To conduct their study, the researchers first showed a group of 54 heterosexual adults two male and two female arrays of faces. Each array consisted of 11 images – one original image, and 10 images of the same face manipulated with special software to make the face more or less attractive.
The faces varied on things like symmetry and evenness of skin tone, qualities previous research has shown to be associated with attractiveness. When the researchers asked participants to pick a face they liked, they consistently picked the faces morphed toward attractiveness. “That told us we were on the right track with our task,” Cole says.
The researchers then set up two additional studies designed to answer two related questions: Do people in relationships perceptually downgrade attractive people who are potential threats to their relationships? And are they more likely to do that if they are highly satisfied with their current partners?
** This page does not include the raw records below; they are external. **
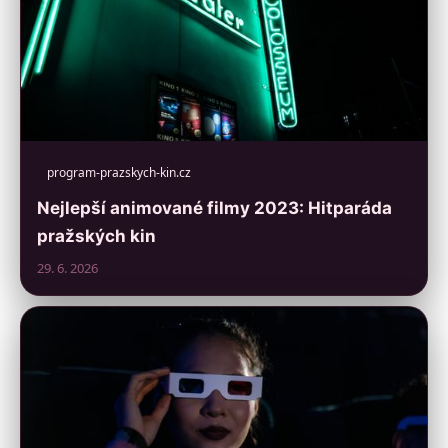
program-prazskych-kin.cz
Nejlepší animované filmy 2023: Hitparáda
pražských kin
29. 6. 2026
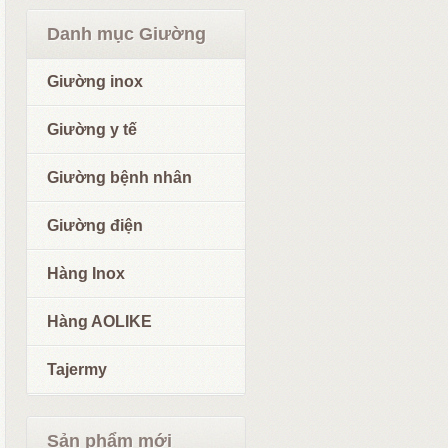
Danh mục Giường
Giường inox
Giường y tế
Giường bệnh nhân
Giường điện
Hàng Inox
Hàng AOLIKE
Tajermy
Sản phẩm mới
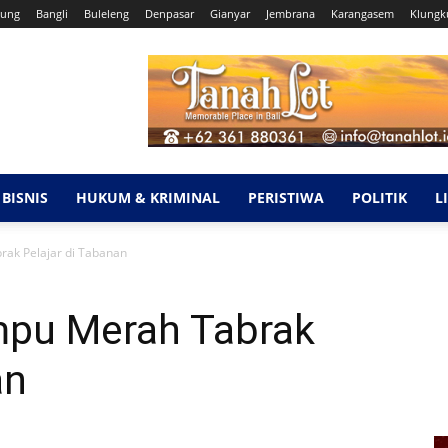
ung
Bangli
Buleleng
Denpasar
Gianyar
Jembrana
Karangasem
Klungk
BISNIS
HUKUM & KRIMINAL
PERISTIWA
POLITIK
L
rak Pelajar di Tabanan
mpu Merah Tabrak
an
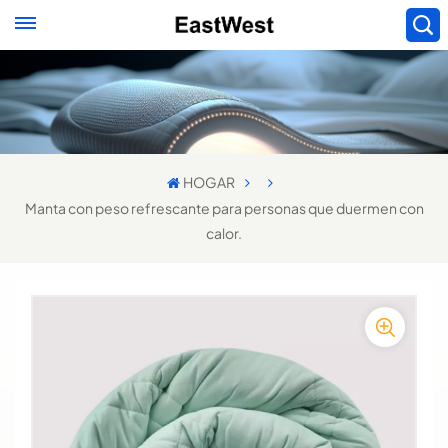
HOGAR
Manta con peso refrescante para personas que duermen con
calor.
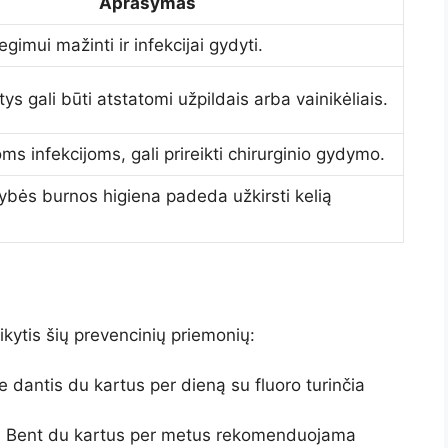
Aprašymas
gimui mažinti ir infekcijai gydyti.
ys gali būti atstatomi užpildais arba vainikėliais.
ms infekcijoms, gali prireikti chirurginio gydymo.
bės burnos higiena padeda užkirsti kelią
kytis šių prevencinių priemonių:
e dantis du kartus per dieną su fluoro turinčia
:
Bent du kartus per metus rekomenduojama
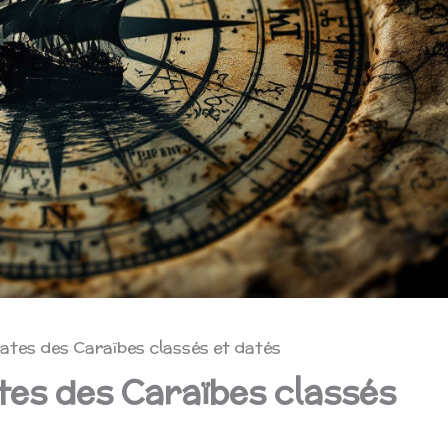
irates des Caraïbes classés et datés
ates des Caraïbes classés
In the first study, the researchers told participants that they would be working with a very attractive – but, unknown to the participants, entirely imaginary – person. Sometimes the researchers let the subjects know this person was in a relationship and, thus, romantically unavailable; sometimes, they let them know he or she was single. The researchers asked the subjects some questions about themselves, including questions about their own romantic status. Eventually, they were shown the imaginary person’s face with its 10 morphed images and asked to pick the image that matched the original. They consistently picked images morphed toward unattractiveness.
In the second study, the participants provided more information about their own romantic situations, and Cole and her colleagues always described the imaginary person as single, and therefore, available. They also told participants whether the person was interested in finding a partner. Participants in relationships who thought the person was interested in dating found that person less attractive than single people with the same information. People who were in relationships and who were happy in those relationships, perceived the imaginary person as less attractive than any other participants.
“We often hear about the reasons why people cheat or divorce and we spend less time exploring the factors that help people stay together,” Cole says. “This study suggests that there are processes that may occur outside of conscious awareness to make it easier to stay committed to one's partner.”